How the Katkar family built Quick Heal into India's largest consumer antivirus brand

Over the last three decades, the Katkar family battled formidable odds to build the company. Now, the next-gen is busy loading enterprising plans for the company

Rajiv Singh
Published: Aug 30, 2024 03:48:35 PM IST
Updated: Aug 30, 2024 04:55:46 PM IST


(From left) Sanjay Katkar, Anupama Katkar, Kailash Katkar, and Sneha Katkar of Quick Heal Technologies Limited
Image: Mexy Xavier (From left) Sanjay Katkar, Anupama Katkar, Kailash Katkar, and Sneha Katkar of Quick Heal Technologies Limited Image: Mexy Xavier
  
February 18, 2016, Mumbai. Kailash Katkar was getting jittery. His palms were sweating, his tight grip around the handle of the hammer started to loosen, and his eyes stared blankly at the gong. Signs of nerves for the first-generation entrepreneur? Well, it seemed so. What started as a calculator and computer repair business in Pune in 1993 morphed into India’s biggest consumer antivirus software company over the next decade. In March 2015, Quick Heal posted an operating revenue of ₹286.11 crore, a PAT (profit after tax) of ₹56.2 crore, and boasted 6.9 million active licenses across 80 countries. A year later, in 2016, a school dropout, who once worked for a stingy salary of ₹400 per month, was about to ring the bell at the stock exchange for a ₹250-crore IPO (initial public offering).

On the D-Day, though, Katkar appeared lost. On February 18, 2016, Quick Heal was getting listed and the founder looked anxious. “Dost kaisey problem create karenge (how can friends create problem),” he wondered. A son of the soil from Rahimatpur, an obscure village near Satara in Maharashtra, diligently built his life, and business, around trust. Katkar started CAT Computer, a computer repair and service company, in 1993. Two years later, his younger brother Sanjay Katkar joined the business and started giving the hardware venture a software makeover.

From repairing computers, the brothers started hunting for viruses inside computers. The soaring level of trust and bonding between the siblings was mirrored in the camaraderie and trust with thousands of channel partners—offline retailers and distributors—of Quick Heal. In FY15, around 86.67 percent of the business was generated via partners. “I trusted them for decades. How could they do so?” muttered Katkar, as he was about to hit the gong. “They can’t betray me,” he rambled.
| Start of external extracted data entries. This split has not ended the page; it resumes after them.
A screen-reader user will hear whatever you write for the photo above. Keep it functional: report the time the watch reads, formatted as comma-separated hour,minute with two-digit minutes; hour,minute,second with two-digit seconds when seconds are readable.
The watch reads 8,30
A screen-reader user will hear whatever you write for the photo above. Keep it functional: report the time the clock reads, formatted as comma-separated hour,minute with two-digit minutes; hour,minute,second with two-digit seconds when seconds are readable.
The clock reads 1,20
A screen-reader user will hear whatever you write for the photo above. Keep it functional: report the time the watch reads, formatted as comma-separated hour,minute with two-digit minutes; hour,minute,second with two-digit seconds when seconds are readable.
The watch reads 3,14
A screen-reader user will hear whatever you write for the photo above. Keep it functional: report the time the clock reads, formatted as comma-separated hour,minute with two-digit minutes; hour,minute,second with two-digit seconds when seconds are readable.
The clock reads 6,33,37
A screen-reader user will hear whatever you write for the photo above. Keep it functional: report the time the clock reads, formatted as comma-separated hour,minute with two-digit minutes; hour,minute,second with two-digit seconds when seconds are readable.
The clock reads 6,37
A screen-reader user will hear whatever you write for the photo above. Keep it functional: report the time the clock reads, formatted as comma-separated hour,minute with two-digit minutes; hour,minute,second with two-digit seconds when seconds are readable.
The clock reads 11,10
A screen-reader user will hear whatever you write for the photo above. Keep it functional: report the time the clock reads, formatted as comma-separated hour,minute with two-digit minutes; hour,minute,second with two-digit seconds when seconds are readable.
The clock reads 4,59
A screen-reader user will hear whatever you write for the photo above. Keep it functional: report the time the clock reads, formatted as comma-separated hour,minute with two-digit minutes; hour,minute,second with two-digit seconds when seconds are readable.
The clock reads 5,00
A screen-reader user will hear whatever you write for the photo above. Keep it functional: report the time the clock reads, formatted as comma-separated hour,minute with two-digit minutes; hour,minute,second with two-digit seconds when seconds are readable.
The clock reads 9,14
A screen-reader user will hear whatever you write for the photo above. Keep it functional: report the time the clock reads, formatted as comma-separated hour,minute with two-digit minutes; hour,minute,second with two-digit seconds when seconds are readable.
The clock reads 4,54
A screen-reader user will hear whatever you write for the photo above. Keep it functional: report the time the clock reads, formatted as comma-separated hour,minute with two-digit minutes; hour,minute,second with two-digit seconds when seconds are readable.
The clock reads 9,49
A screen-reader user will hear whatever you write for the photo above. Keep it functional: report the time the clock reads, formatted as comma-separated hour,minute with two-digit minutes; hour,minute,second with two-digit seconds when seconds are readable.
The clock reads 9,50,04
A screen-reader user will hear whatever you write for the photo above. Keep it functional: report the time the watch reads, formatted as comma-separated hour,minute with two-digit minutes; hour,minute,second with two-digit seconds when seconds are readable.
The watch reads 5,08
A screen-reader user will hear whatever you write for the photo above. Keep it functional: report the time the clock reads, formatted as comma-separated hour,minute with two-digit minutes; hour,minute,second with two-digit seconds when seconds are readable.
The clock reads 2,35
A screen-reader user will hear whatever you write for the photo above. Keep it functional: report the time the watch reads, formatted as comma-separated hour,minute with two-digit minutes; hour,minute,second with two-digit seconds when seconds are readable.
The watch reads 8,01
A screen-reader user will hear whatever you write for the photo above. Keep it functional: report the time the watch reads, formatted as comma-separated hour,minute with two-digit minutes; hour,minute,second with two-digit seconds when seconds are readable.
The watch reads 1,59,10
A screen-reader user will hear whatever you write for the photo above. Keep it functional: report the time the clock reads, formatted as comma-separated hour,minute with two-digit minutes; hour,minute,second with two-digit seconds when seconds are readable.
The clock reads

(From left) Sanjay Katkar, Anupama Katkar, Kailash Katkar, and Sneha Katkar of Quick Heal Technologies Limited
Image: Mexy XavierInterestingly, the warning signs, and symptoms of betrayal, were identified and flagged by Sequoia in the run-up to the IPO. “You are putting all your eggs in one basket,” was the warning from the venture capital (VC) firm, alluding to the practice of offering high periods of credit to the channel partners: 60 to 90 days. “It’s too risky,” reckoned the VC firm, which reportedly bought a 10 percent stake in Quick Heal for $12.8 million (around ₹60 crore) in August 2010. A few years later, when Quick Heal filed its DRHP (draft red herring prospectus), the risks were outlined in black and white. In FY14, the company made a one-time charge to its profit and loss account of ₹17.32 crore as an exceptional item for the provision created due to default by one of its distributors and fraud by an employee. “It negatively impacted our financial condition,” the company mentioned in the draft IPO note, which also highlighted another red herring: Higher service tax liability, and tax proceedings.  

Meanwhile, at the IPO listing ceremony, the ‘risk’ came back to haunt Katkar. One of the former partners filed a legal suit against the company, alleging that Quick Heal didn’t disclose the share allotment made to his family and him. Though Katar was quick to rubbish the allegations, the upbeat IPO euphoria was sullied. Unfortunately, the bad omen coincided with a weak debut for the new kid on the listing block. Quick Heal plunged 20 percent over the issue price and the stock ended at ₹254 against the listing price of ₹321. A few days later, the stock tanked to ₹209, the lowest since its listing on the National Stock Exchange (NSE). The investor sentiments were subdued, and the company faced its first crisis post-listing.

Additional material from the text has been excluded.